The thing is, these two phenomena are linked, and likely not just through correlation, but through causation. That means that we can’t increase opportunity without reducing inequality.
Though I’ve made this point a lot lately, I’ve got good reason to do so.
First, there is a theme, if not a meme (not totally sure of the difference; maybe the latter is a theme amplified on the internet) developing among candidates for president, especially among the many R’s, that what matters is opportunity, not inequality. As the poll shows, they’ve got public opinion on their side, and it is congenitally discomforting for politicians of all partisan stripes to focus on inequality, as they can be seen by the donor class as fomenting class warfare that’s unfriendly to the top 1%. (Though I’m with Warren Buffet on this one: “…there’s been class warfare going on for the last 20 years, and my class has won.”)

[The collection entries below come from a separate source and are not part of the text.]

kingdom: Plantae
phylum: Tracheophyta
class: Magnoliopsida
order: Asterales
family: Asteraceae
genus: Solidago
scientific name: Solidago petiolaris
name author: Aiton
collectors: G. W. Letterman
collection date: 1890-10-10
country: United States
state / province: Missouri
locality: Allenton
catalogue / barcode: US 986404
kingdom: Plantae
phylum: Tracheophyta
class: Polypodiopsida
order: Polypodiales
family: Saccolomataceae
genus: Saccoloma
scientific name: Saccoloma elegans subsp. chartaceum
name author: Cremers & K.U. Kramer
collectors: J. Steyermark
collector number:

Second, the evidence keeps building for this connection. Yesterday’s NYT was plastered with compelling, if not surprising, research showing that if a family with young kids relocates from a high- to a low-poverty neighborhood, the kids do better in later life in terms of earnings, college attendance, and family structure (e.g. fewer teenage births). The careful nature of the statistical analysis allowed the authors to argue, plausibly in my view, that they were identifying causal, not just correlative, outcomes.
Why does it matter that we as a nation understand this causal linkage? The answer has to do with both policy and power. One way of summarizing the fundamental problem of narrowly distributed growth is that those whose incomes are asset-driven hold disproportionate political power relative to those whose incomes depend on paychecks.
Thus, anti-inequality measures that threaten the top 1%–that attempt to reduce their economic “rents”—like collective bargaining, higher minimum wages, trade policy that protects workers’ rights and wages, full employment, robust safety nets, progressive taxation, are attacked as counterproductive to growth and jobs.
That leaves us stuck in a cul-de-sac: we can’t increase opportunity because we can’t decrease inequality.
Unfortunately, I fear there are more Baltimores in our future. In fact, the research noted above lists cities by their earnings disadvantage, measured by the “negative exposure effect” of living there. Baltimore was the worst out of the 100 largest cities, but one can easily imagine similar pressures building in lots of other places.
Fortunately, there’s an election coming up where these issues will be front and center. When it comes to truly getting the roots of the opportunity deficits faced by too many Americans, it will be essential to differentiate between who’s singing about the problem and its solutions and who’s lip synching.